Though we live in an increasingly globalized world, many countries still retain unique naming traditions. If you’re looking for some inspiration, you might look at what babies are named elsewhere in the world. To help, we dug into a handful of baby naming traditions found around the globe.
Traditionally, many babies in Greece have been named after grandparents. Sometimes parents even combine grandparents’ names on the paternal and maternal sides to form one (ex. Mari and Anna become Marianna). However, recently, many parents have started giving their babies’ grandparents’ names as a middle name. Baby names can also be influenced by saints and the Greek Orthodox Church, but this is less common. Babies named after saints may also celebrate the “name day” of the saint they’re named after. “Name day” can be treated like a birthday.
Horoscopes play an important role in Indian culture. When it comes to naming a baby, many parents often choose one that is reflective of the nakshatra, or the position of the star constellation, as well as the greh, or the position of the planets, at the time of birth. For the most part, while parents may have a few options they like for the baby, they wait until after the baby is born to decide on a final name.
The name is usually based on letters and phonetic sounds considered to be auspicious based on the baby’s nakshatras and the planet’s position when the baby was born. Traditionally, Indian parents have also given their children two names: their legal name, which is the name written on their birth certificate and legal form; and a nickname, which is the name they often become known as among close family members and friends.
Many babies in Ireland are named after paternal and maternal relatives, including grandparents, aunts, uncles, etc. This may also extend to the baby’s middle name. Plus, while this tradition isn’t as common as it once was, babies born on a saint’s day might be given that name. For example, a baby born on St. Patrick’s Day might be named Patrick.
Many babies in Bali are named for the order of their birth. The most common names for firstborn children are Wayan, Putu, Gede, or Nengah, or, for girls, Ni Luh. Babies born second are often named Made, Nengah, Ngurah, or Kadek. Third children are usually called Nyoman or Komang, babies born fourth can be named Ketut, and fifth children are often named Wayan Balik. Due to the naming order, names given to babies born later are often rarer.
In Ghana, babies are named during a ceremony held a few days after their birth, with relatives and close friends in attendance. Usually, this is the first time loved ones outside the home see the newborn. The baby is usually named by the father or another older member of the family, and the name is reflective of the child’s birth and characteristics. A baby’s first name is based on their gender and the day they were born, while their second name can be the same as an older family member. The belief is that the child will inherit the good qualities of their namesake.
Traditionally, many babies in China have a name that is three characters (and syllables) long. As the Chinese alphabet consists of thousands of characters, it’s rare to find two people with the same name. The given name may be reflective of the natural world or the baby’s personality and gender, or it may be personal to the baby’s parents. It’s also important to note that surnames come before given names, and people are usually referred to by their full names as a sign of respect.
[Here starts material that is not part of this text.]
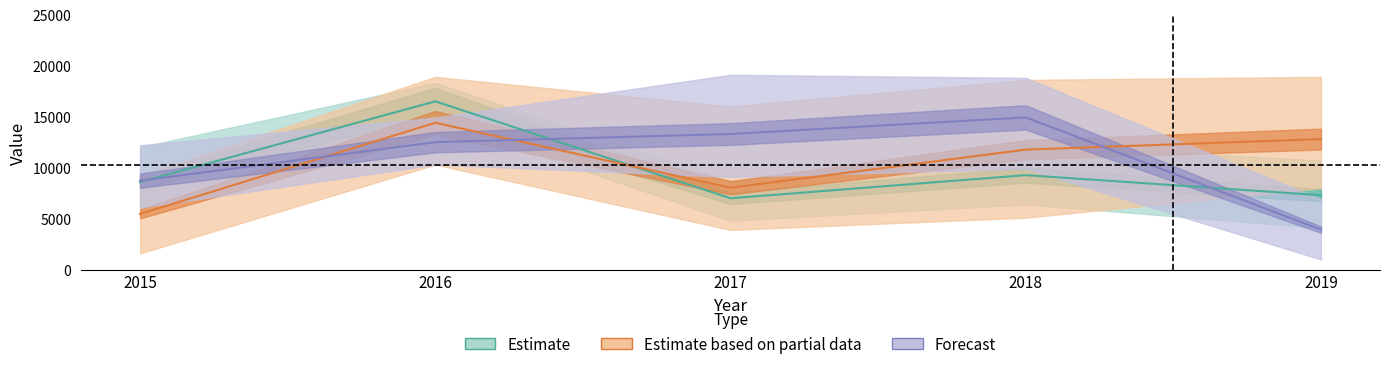

True or false: Estimate has more than 0 interior local peaks.

True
Nicknames are often only used by close family and friends. While this has been the tradition in China, later on in life, such as during travels or foreign studies, many Chinese people adopt a Western-sounding name, keeping their given name as a middle name.
Icelanders typically don’t have family names, and different generations within the same family could have different last names. Last names are typically based on the father’s first name, adding -son to it for boys and -dóttir to it for girls.
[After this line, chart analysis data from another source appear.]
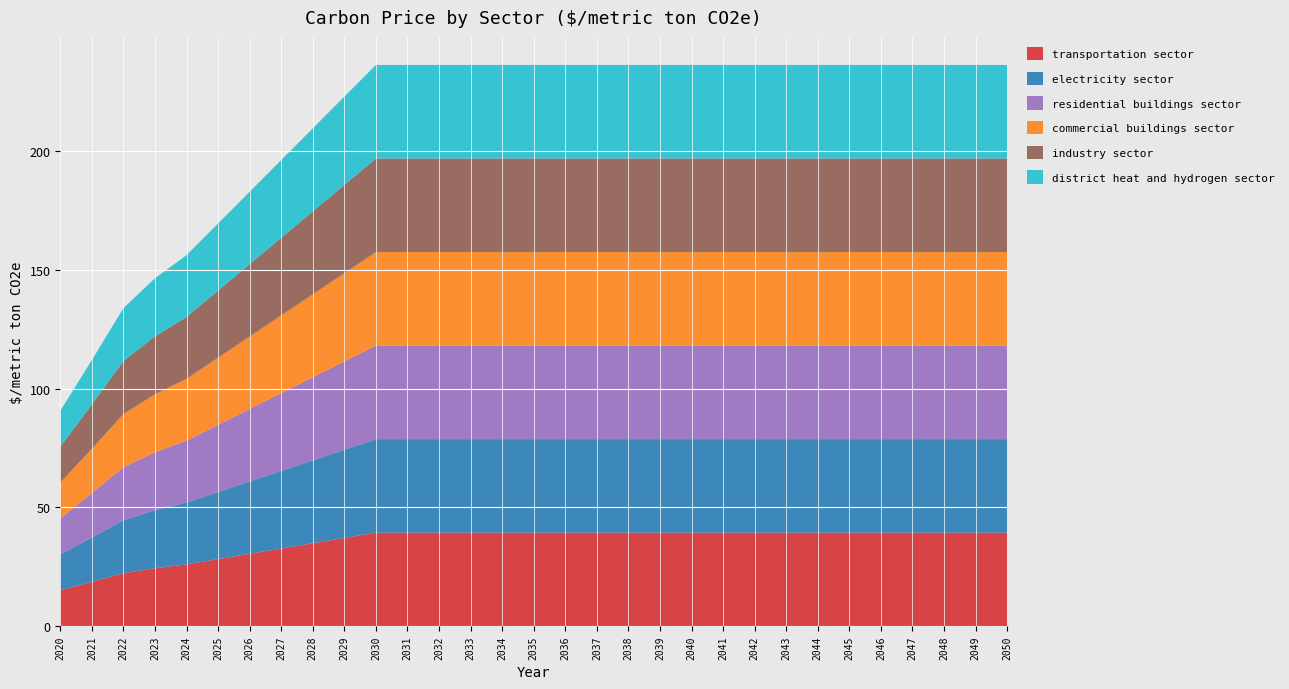

Reading left to right, list all the values displayed in this chart.

transportation sector: 15.1	18.7	22.3	24.4	26.0	28.3	30.5	32.7	34.9	37.2	39.4	39.4	39.4	39.4	39.4	39.4	39.4	39.4	39.4	39.4	39.4	39.4	39.4	39.4	39.4	39.4	39.4	39.4	39.4	39.4	39.4
electricity sector: 15.1	18.7	22.3	24.4	26.0	28.3	30.5	32.7	34.9	37.2	39.4	39.4	39.4	39.4	39.4	39.4	39.4	39.4	39.4	39.4	39.4	39.4	39.4	39.4	39.4	39.4	39.4	39.4	39.4	39.4	39.4
residential buildings sector: 15.1	18.7	22.3	24.4	26.0	28.3	30.5	32.7	34.9	37.2	39.4	39.4	39.4	39.4	39.4	39.4	39.4	39.4	39.4	39.4	39.4	39.4	39.4	39.4	39.4	39.4	39.4	39.4	39.4	39.4	39.4
commercial buildings sector: 15.1	18.7	22.3	24.4	26.0	28.3	30.5	32.7	34.9	37.2	39.4	39.4	39.4	39.4	39.4	39.4	39.4	39.4	39.4	39.4	39.4	39.4	39.4	39.4	39.4	39.4	39.4	39.4	39.4	39.4	39.4
industry sector: 15.1	18.7	22.3	24.4	26.0	28.3	30.5	32.7	34.9	37.2	39.4	39.4	39.4	39.4	39.4	39.4	39.4	39.4	39.4	39.4	39.4	39.4	39.4	39.4	39.4	39.4	39.4	39.4	39.4	39.4	39.4
district heat and hydrogen sector: 15.1	18.7	22.3	24.4	26.0	28.3	30.5	32.7	34.9	37.2	39.4	39.4	39.4	39.4	39.4	39.4	39.4	39.4	39.4	39.4	39.4	39.4	39.4	39.4	39.4	39.4	39.4	39.4	39.4	39.4	39.4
Plus, when it comes to naming a baby, Icelanders have to take a few things into consideration. The country’s Personal Names Register includes all the Icelandic names that have been approved by the Iceland Naming Committee. If the baby’s name isn’t already approved, parents can apply for it to be approved by paying a fee.
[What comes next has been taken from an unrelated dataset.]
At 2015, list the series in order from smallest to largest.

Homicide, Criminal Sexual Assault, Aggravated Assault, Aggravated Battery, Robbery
For approval, a baby’s name must “be able to have a genitive ending or have been adopted through custom in the Icelandic language, must be adaptable to the structure of the Icelandic language and spelling conventions, and must not cause the bearer embarrassment.” Additionally, no Icelander can have more than three personal names.
In Spanish culture, people can often have one or two given names. Traditionally, these have had origins in the Bible, like many other Christian countries, and parents may opt to name their baby after a saint or a martyr. Babies with the name of a saint may celebrate a “name day,” like a birthday, on that saint’s day. In recent years, however, more parents are choosing more modern and international names, inspired by athletes and celebrities.
When it comes to surnames, Spanish culture uses both paternal and maternal surnames as women usually don’t change their names after marriage, meaning a baby will likely have two last names and they’ll be different from their parents’. The first would be the paternal surname (the father’s first surname) and the second would be the maternal surname (the mother’s first surname).